Facial Drooping and Nerve Involvement

Beyond the rash, Lyme disease can produce visible changes when it spreads to the nervous system, typically weeks after the initial bite. The most recognizable sign is facial palsy: one side of the face droops, making it difficult to smile, close the eye, or raise the eyebrow on the affected side. In some cases, both sides of the face are affected. This happens when the bacteria inflame the cranial nerves. Other neurological signs at this stage include numbness or weakness in the limbs and visual disturbances, though these are less visually obvious to an outside observer.

Joint Swelling in Later Stages

If Lyme disease goes untreated for weeks to months, it can settle into the joints, most commonly the knee. The hallmark of Lyme arthritis is obvious swelling of one or a few joints. The affected joint may look visibly puffy or enlarged, feel warm to the touch, and cause pain with movement. This swelling can come and go, sometimes shifting between joints, which is a distinctive pattern. In joints like the shoulder, hip, or jaw, the swelling can be harder to see from the outside even though pain and stiffness are present.

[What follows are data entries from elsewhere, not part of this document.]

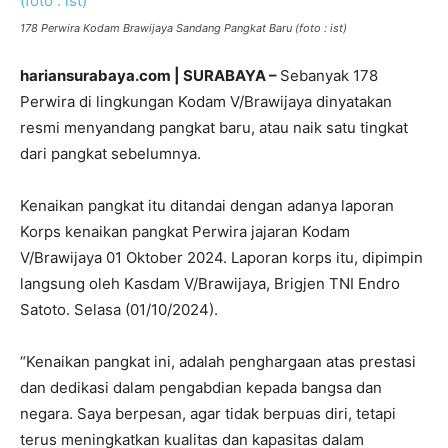
178 Perwira Kodam Brawijaya Sandang Pangkat Baru (foto : ist)
hariansurabaya.com | SURABAYA –
Sebanyak 178
Perwira di lingkungan Kodam V/Brawijaya dinyatakan
resmi menyandang pangkat baru, atau naik satu tingkat
dari pangkat sebelumnya.
Kenaikan pangkat itu ditandai dengan adanya laporan
Korps kenaikan pangkat Perwira jajaran Kodam
V/Brawijaya 01 Oktober 2024. Laporan korps itu, dipimpin
langsung oleh Kasdam V/Brawijaya, Brigjen TNI Endro
Satoto. Selasa (01/10/2024).
“Kenaikan pangkat ini, adalah penghargaan atas prestasi
dan dedikasi dalam pengabdian kepada bangsa dan
negara. Saya berpesan, agar tidak berpuas diri, tetapi
terus meningkatkan kualitas dan kapasitas dalam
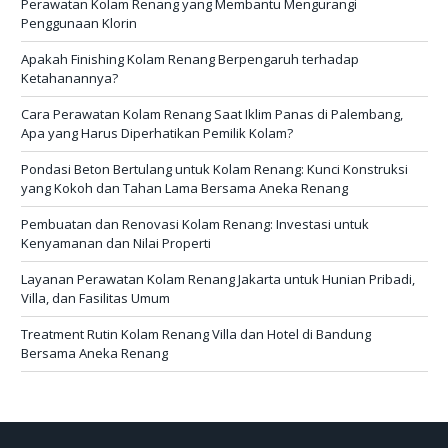
Perawatan Kolam Renang yang Membantu Mengurangi
Penggunaan Klorin
Apakah Finishing Kolam Renang Berpengaruh terhadap
Ketahanannya?
Cara Perawatan Kolam Renang Saat Iklim Panas di Palembang,
Apa yang Harus Diperhatikan Pemilik Kolam?
Pondasi Beton Bertulang untuk Kolam Renang: Kunci Konstruksi
yang Kokoh dan Tahan Lama Bersama Aneka Renang
Pembuatan dan Renovasi Kolam Renang: Investasi untuk
Kenyamanan dan Nilai Properti
Layanan Perawatan Kolam Renang Jakarta untuk Hunian Pribadi,
Villa, dan Fasilitas Umum
Treatment Rutin Kolam Renang Villa dan Hotel di Bandung
Bersama Aneka Renang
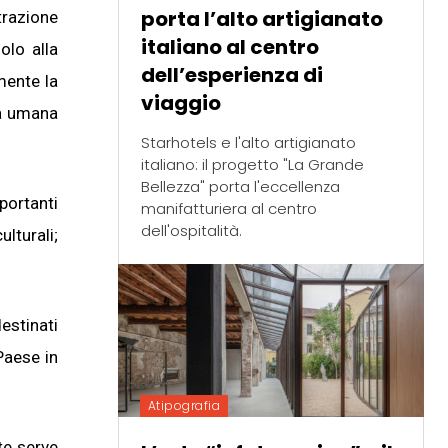
porta l’alto artigianato
trazione
italiano al centro
olo alla
dell’esperienza di
mente la
viaggio
sa umana
Starhotels e l'alto artigianato
italiano: il progetto "La Grande
Bellezza" porta l'eccellenza
portanti
manifatturiera al centro
dell'ospitalità.
ulturali;
destinati
Paese in
Atipografia
te serve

Unlike rheumatoid arthritis, which typically affects many small joints symmetrically, Lyme arthritis tends to hit one large joint at a time, with the knee being the most common target by a wide margin. The swelling episodes may last days to weeks, resolve on their own, and then return.

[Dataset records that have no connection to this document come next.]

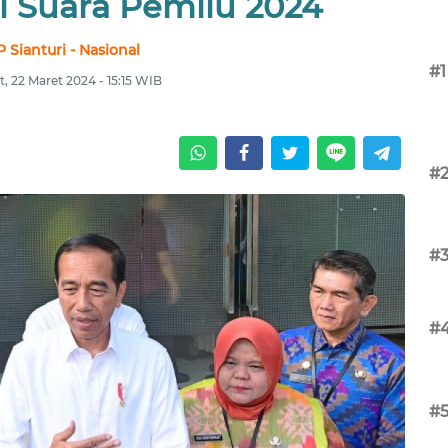
i Suara Pemilu 2024
P Sianturi - Nasional
#1
, 22 Maret 2024 - 15:15 WIB
#
#
#
#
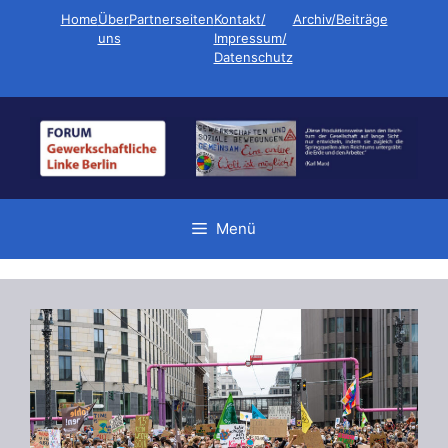
Zum
Home
Über
Partnerseiten
Kontakt/
Archiv/Beiträge
Inhalt
uns
Impressum/
Datenschutz
springen
Menü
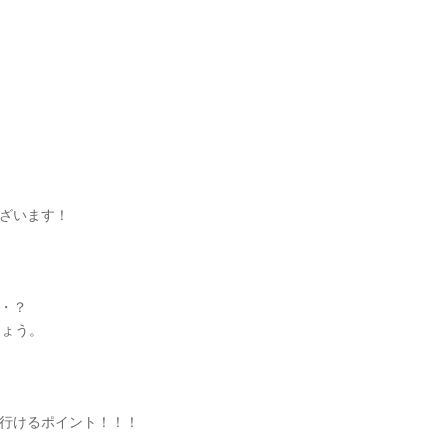
ざいます！
・？
しょう。
行けるポイント！！！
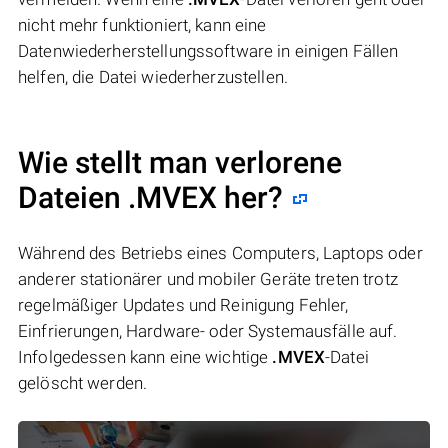
nicht mehr funktioniert, kann eine
Datenwiederherstellungssoftware in einigen Fällen
helfen, die Datei wiederherzustellen.
Wie stellt man verlorene
Dateien .MVEX her?
Während des Betriebs eines Computers, Laptops oder
anderer stationärer und mobiler Geräte treten trotz
regelmäßiger Updates und Reinigung Fehler,
Einfrierungen, Hardware- oder Systemausfälle auf.
Infolgedessen kann eine wichtige
.MVEX
-Datei
gelöscht werden.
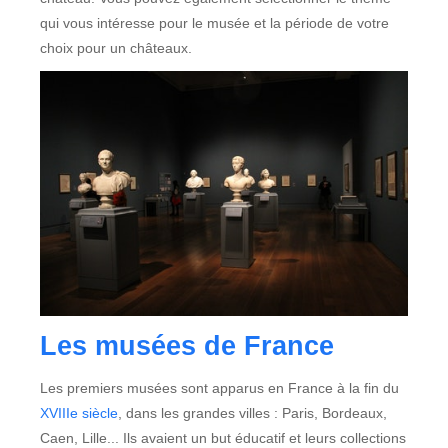
qui vous intéresse pour le musée et la période de votre
choix pour un châteaux.
Les musées de France
Les premiers musées sont apparus en France à la fin du
XVIIIe siècle
, dans les grandes villes : Paris, Bordeaux,
Caen, Lille... Ils avaient un but éducatif et leurs collections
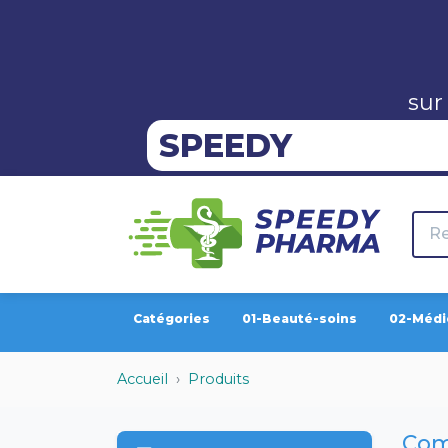
sur
SPEEDY
Catégories
01-Beauté-soins
02-Médi
Accueil
Produits
Com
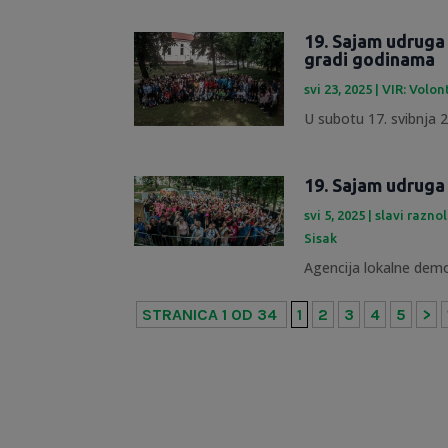
19. Sajam udruga
gradi godinama
svi 23, 2025
|
VIR: Volon
U subotu 17. svibnja 20
19. Sajam udruga
svi 5, 2025
|
slavi razno
Sisak
Agencija lokalne demok
STRANICA 1 OD 34
1
2
3
4
5
>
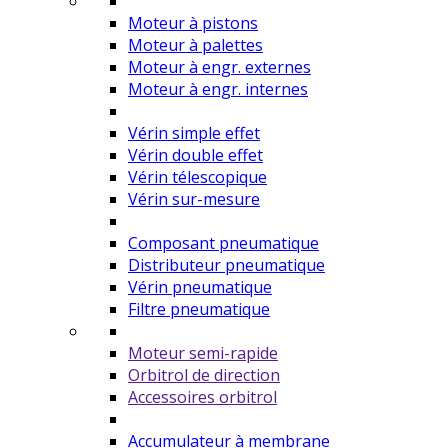
Moteur à pistons
Moteur à palettes
Moteur à engr. externes
Moteur à engr. internes
Vérin simple effet
Vérin double effet
Vérin télescopique
Vérin sur-mesure
Composant pneumatique
Distributeur pneumatique
Vérin pneumatique
Filtre pneumatique
Moteur semi-rapide
Orbitrol de direction
Accessoires orbitrol
Accumulateur à membrane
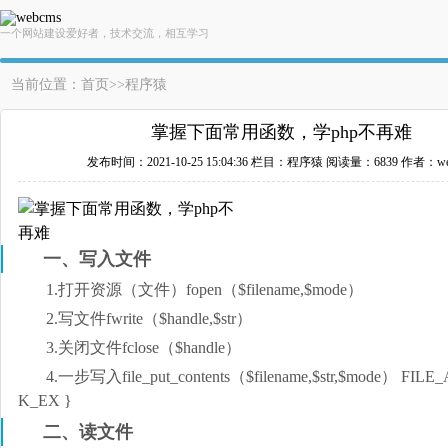
一个网站建设爱好者，技术交流，相互学习
当前位置：
首页
>>
程序猿
掌握下面常用函数，学php不再难
发布时间：2021-10-25 15:04:36
栏目：程序猿
阅读量：6839
作者：we
一、写入文件
1.打开资源（文件）fopen（$filename,$mode）
2.写文件fwrite（$handle,$str）
3.关闭文件fclose（$handle）
4.一步写入file_put_contents（$filename,$str,$mode） FIL
K_EX }
二、读文件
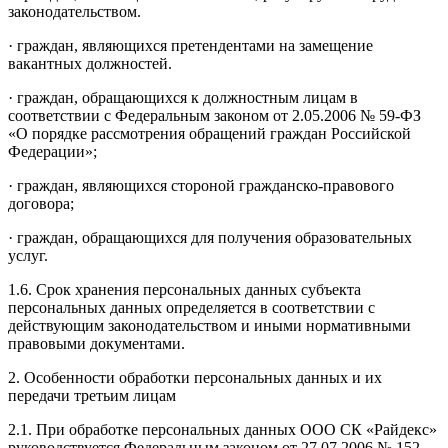
законодательством.
· граждан, являющихся претендентами на замещение
вакантных должностей.
· граждан, обращающихся к должностным лицам в
соответствии с Федеральным законом от 2.05.2006 № 59-ФЗ
«О порядке рассмотрения обращений граждан Российской
Федерации»;
· граждан, являющихся стороной гражданско-правового
договора;
· граждан, обращающихся для получения образовательных
услуг.
1.6. Срок хранения персональных данных субъекта
персональных данных определяется в соответствии с
действующим законодательством и иными нормативными
правовыми документами.
2. Особенности обработки персональных данных и их
передачи третьим лицам
2.1. При обработке персональных данных ООО СК «Райдекс»
руководствуется Федеральным законом от 27.07.2006 № 152-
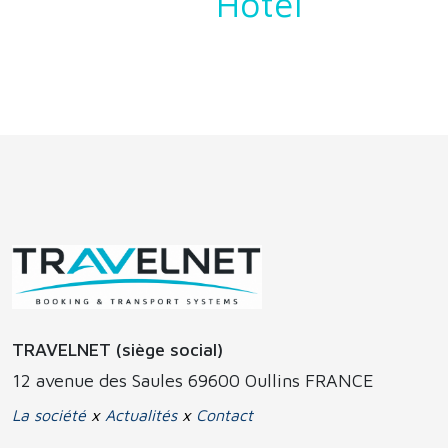
Hotel
TRAVELNET (siège social)
12 avenue des Saules 69600 Oullins FRANCE
La société
x
Actualités
x
Contact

When There’s No Rash at All

About 30 percent of people with confirmed Lyme disease never notice a rash. The rash may have appeared in a hidden location (the scalp, behind a knee, on the back), faded before it was noticed, or genuinely never developed. In these cases, the first visible signs of Lyme are often the later-stage symptoms: facial drooping, a swollen knee, or general signs like fatigue and joint pain that don’t have an obvious visual component. This is part of why Lyme disease is frequently missed or diagnosed late, especially in people who don’t recall a tick bite.